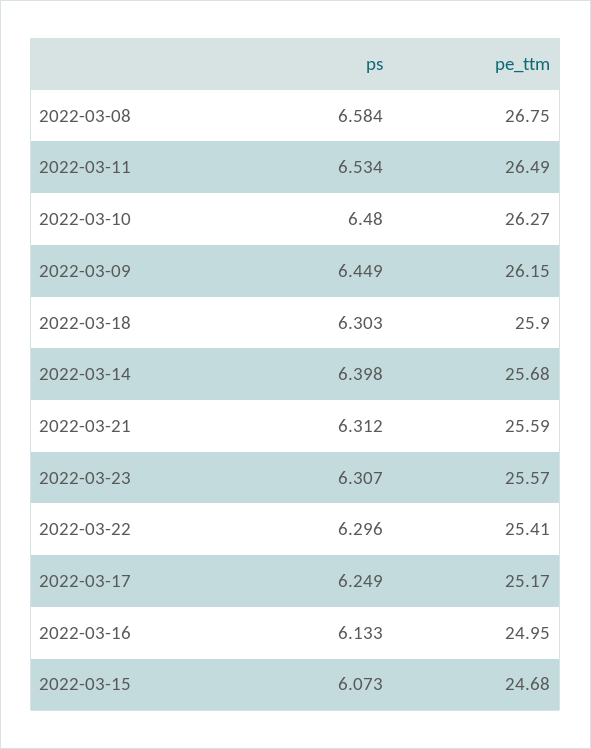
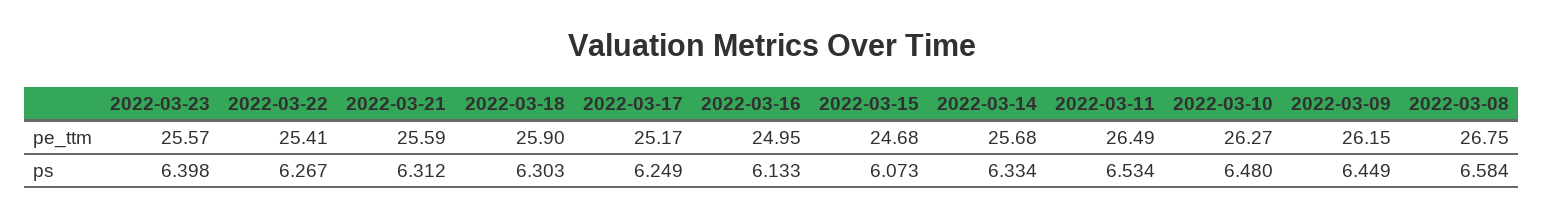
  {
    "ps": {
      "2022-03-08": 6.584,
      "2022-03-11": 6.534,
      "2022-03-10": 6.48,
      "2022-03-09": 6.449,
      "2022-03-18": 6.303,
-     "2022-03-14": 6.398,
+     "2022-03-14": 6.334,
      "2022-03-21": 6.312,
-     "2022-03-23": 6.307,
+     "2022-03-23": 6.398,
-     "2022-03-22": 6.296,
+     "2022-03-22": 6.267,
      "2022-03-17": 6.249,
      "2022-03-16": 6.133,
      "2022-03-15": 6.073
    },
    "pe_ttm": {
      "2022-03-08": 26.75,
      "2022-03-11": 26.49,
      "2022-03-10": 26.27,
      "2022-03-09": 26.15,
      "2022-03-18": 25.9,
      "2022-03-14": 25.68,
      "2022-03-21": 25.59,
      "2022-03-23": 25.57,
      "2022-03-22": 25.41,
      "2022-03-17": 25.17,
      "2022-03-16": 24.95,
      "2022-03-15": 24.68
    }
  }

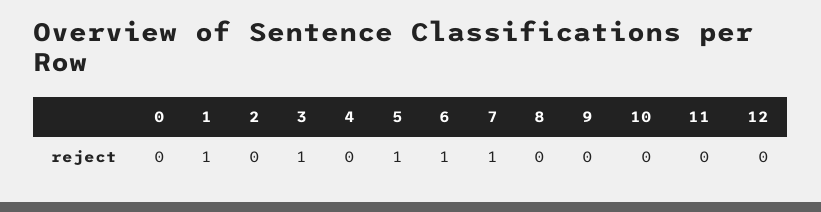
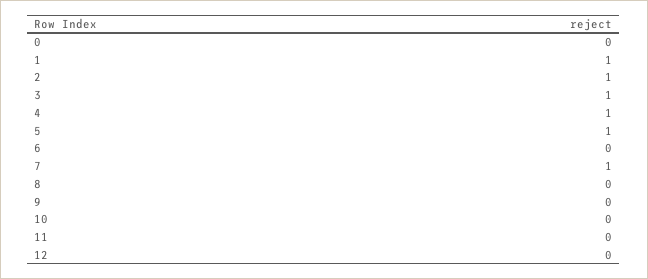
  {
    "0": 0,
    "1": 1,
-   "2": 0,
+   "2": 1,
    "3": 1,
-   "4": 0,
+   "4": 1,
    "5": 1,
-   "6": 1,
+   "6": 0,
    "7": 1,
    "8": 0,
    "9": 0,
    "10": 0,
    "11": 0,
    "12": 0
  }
----
> Work required
Restate each entry word for word; omit the pictures.

> Solution for this problem
  {
    "ps": {
      "2022-03-08": 6.584,
      "2022-03-11": 6.534,
      "2022-03-10": 6.48,
      "2022-03-09": 6.449,
      "2022-03-18": 6.303,
-     "2022-03-14": 6.398,
+     "2022-03-14": 6.334,
      "2022-03-21": 6.312,
-     "2022-03-23": 6.307,
+     "2022-03-23": 6.398,
-     "2022-03-22": 6.296,
+     "2022-03-22": 6.267,
      "2022-03-17": 6.249,
      "2022-03-16": 6.133,
      "2022-03-15": 6.073
    },
    "pe_ttm": {
      "2022-03-08": 26.75,
      "2022-03-11": 26.49,
      "2022-03-10": 26.27,
      "2022-03-09": 26.15,
      "2022-03-18": 25.9,
      "2022-03-14": 25.68,
      "2022-03-21": 25.59,
      "2022-03-23": 25.57,
      "2022-03-22": 25.41,
      "2022-03-17": 25.17,
      "2022-03-16": 24.95,
      "2022-03-15": 24.68
    }
  }

  {
    "0": 0,
    "1": 1,
-   "2": 0,
+   "2": 1,
    "3": 1,
-   "4": 0,
+   "4": 1,
    "5": 1,
-   "6": 1,
+   "6": 0,
    "7": 1,
    "8": 0,
    "9": 0,
    "10": 0,
    "11": 0,
    "12": 0
  }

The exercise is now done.